◆ **Zu bearbeiten**
• a. Beantworte bitte die folgenden Fragen zum Lesetext:
(i) Wer hat den Band herausgegeben?
(ii) Was antwortete Topor auf die Frage, was er am liebsten mache?
(iii) In welcher Geschichte geraten zwei völlig unterschiedliche Schriftstellertypen aneinander?
• b. Nenne alle Personen, die im Lesetext mit Namen vorkommen.

◆ **Lesetext**

= = = = = = =

Roland Topor: "Tragikomödien"
Herausgegeben von Daniel Keel und Daniel Kampa
Infantil
obszön
Roland Topor (1938-1997) gilt als bizarr - als Autor, Grafiker und
Schauspieler
wollte er "Anstoß erregen und Anstoß
nehmen", wie Arnon Grünberg
sein Vorwort übertitelt. Herausgegeben von Daniel Keel und
Daniel Kampa sind
hier Erzählungen, Manifeste und Selbstaussagen
zusammengestellt. Auf die Frage,
was er am liebsten wäre, antwortete Topor: "Gott"
- und auf
die Frage, was er am liebsten mache: "Schlafen".
Denn wie sagt
eine seiner Figuren: "Solange ich in den Federn liege, gebe
ich kein
Geld aus, rauche und trinke ich nicht und rede weniger Blech"
(aus:
'Morgentief'). Man mag Topors Werk auf die Essenz 'infantil' und
'obszön' oder
eigentlich 'infantil obszön' bringen, wie es von Kritikern
auch immer wieder zu
hören war - aber ihm ist eben mit "hausbackenem
Moralismus ... nicht
beizukommen." Topor schrieb einmal: "Moral und
Kunst sind nicht
dasselbe." Und so meinte er es ernst, dass er nichts ernst
meinte - und
er meinte es nicht ernst, dass er alles ernst nahm.
Manche Geschichten sind tatsächlich nur albern, andere
wenigstens makaber, wie
z.B. die Wahl der Miss World, die nach einem
Busunglück mit den toten
und verwundeten Körpern der gemeldeten Mädchen
durchgeführt wird. In anderen
Geschichten passiert etwa Folgendes: Leute sind verrückt,
leben plötzlich im
falschen Jahrhundert oder verkehren mit Marsmenschen. Häufig
geht es um Typen,
die Nachtbars besuchen, gelinkt werden oder schräge
Vögel treffen, die glauben
es sei normal, in Nachtbars zu gehen und schräge
Vögel zu treffen oder gelinkt
zu werden. Eine der Grundmaximen, die sich aus den Geschichten
herausschält,
lautet: "In diesem Leben gibt es Ficker und Gefickte, und ich
will nicht
zu den Letzteren gehören." Eine weitere eher makabre
Erkenntnis geht
so: "Merkwürdig, wie erträglich die Leute
werden, sobald sie gestorben
sind."
In der Geschichte 'Das Wachs und die Lohe' geraten zwei völlig
unterschiedliche
Schriftstellertypen aneinander - und ausgerechnet der kitschigere will
dem
anspruchsvolleren gute Ratschläge für seinen neuen
Roman geben. Die Gedanken
des progressiveren muten etwas autobiografisch an: "Ich bin
ein
avantgardistischer Schriftsteller. Ich habe ein kleines, aber erlesenes
Publikum. Nie mehr will ich versuchen, einen Bestseller zu fabrizieren!"

= = = = = = =

◆ **Materialauszüge**

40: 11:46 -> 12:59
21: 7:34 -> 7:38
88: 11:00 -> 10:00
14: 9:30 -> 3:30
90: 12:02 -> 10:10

= = = = = = =

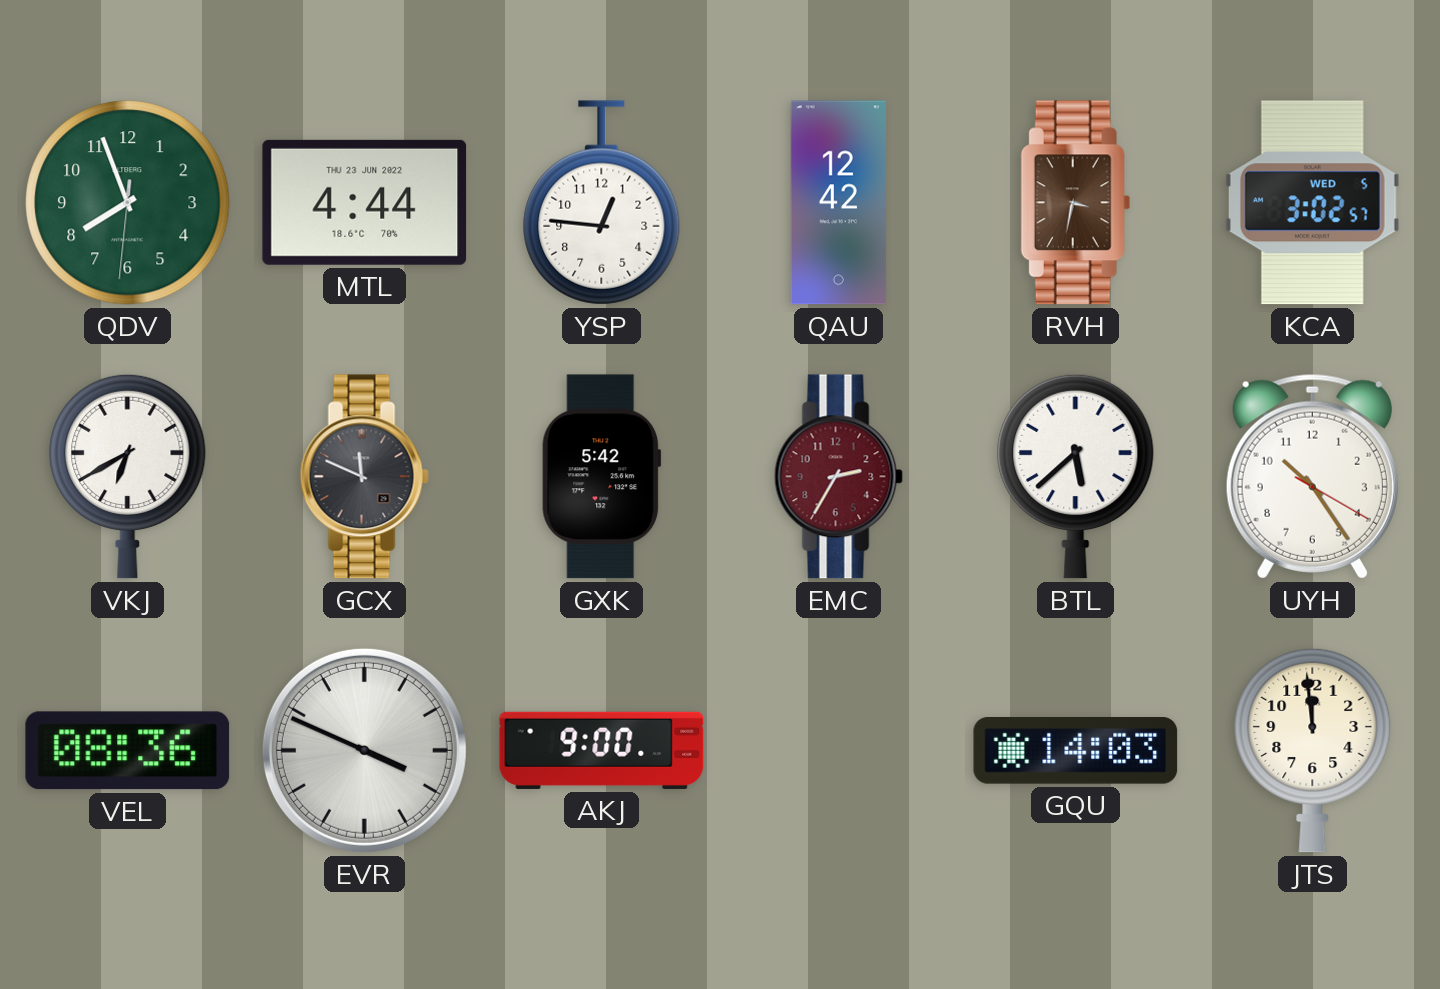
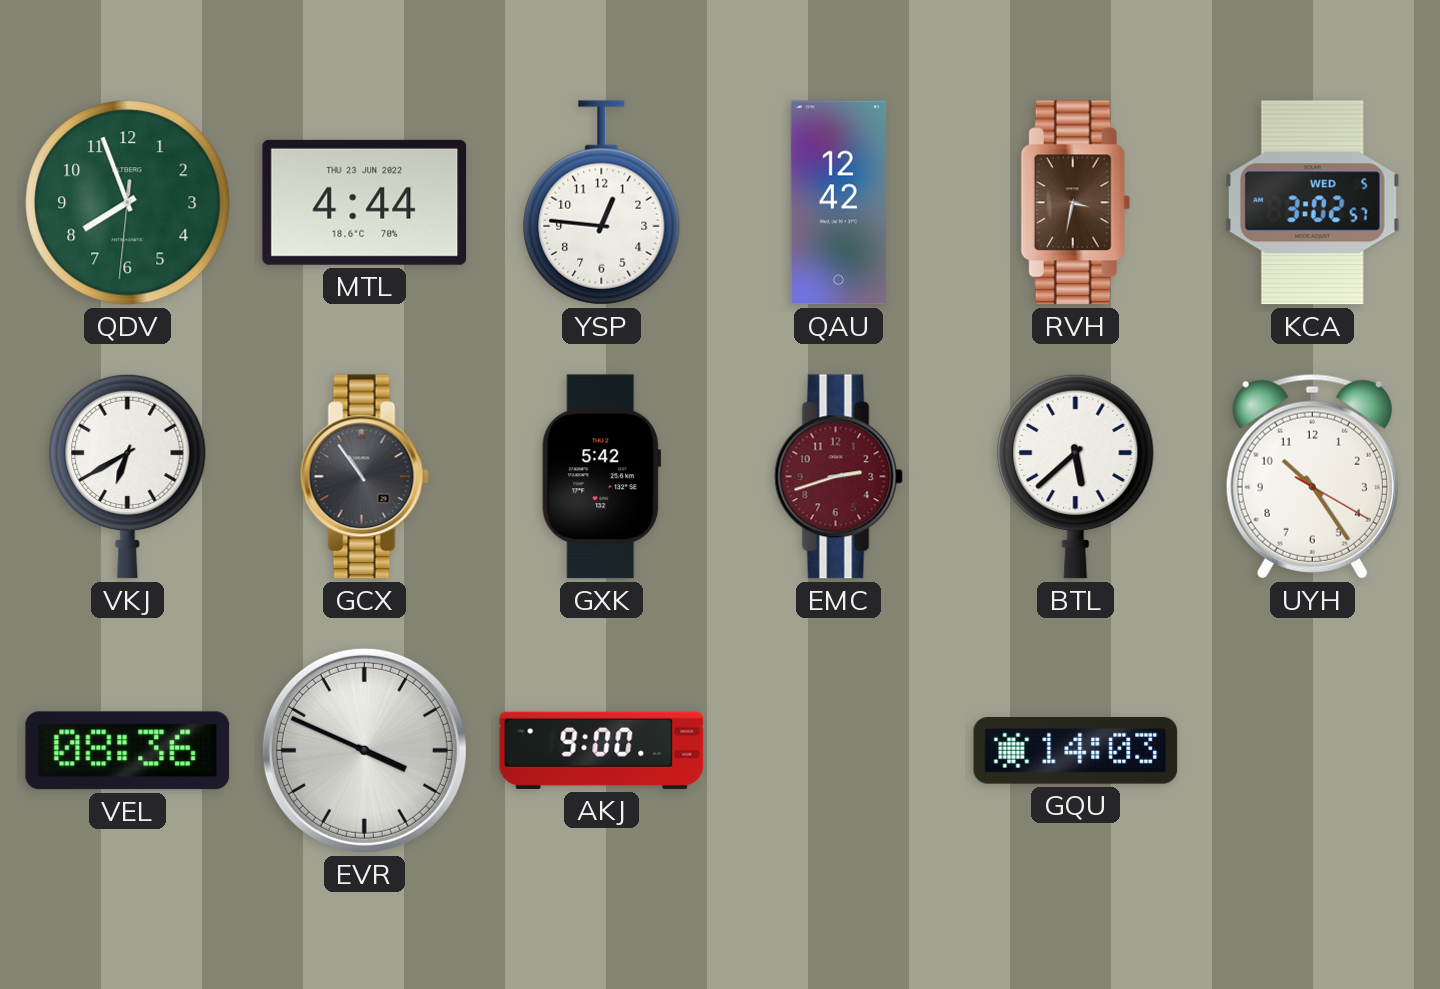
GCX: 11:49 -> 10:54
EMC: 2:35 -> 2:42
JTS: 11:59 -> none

= = = = = = =

◆ **Lösungen**
• a.
(i) Daniel Keel und Daniel Kampa
(ii) „Schlafen“
(iii) In „Das Wachs und die Lohe“

• b. Roland Topor, Daniel Keel, Daniel Kampa, Arnon Grünberg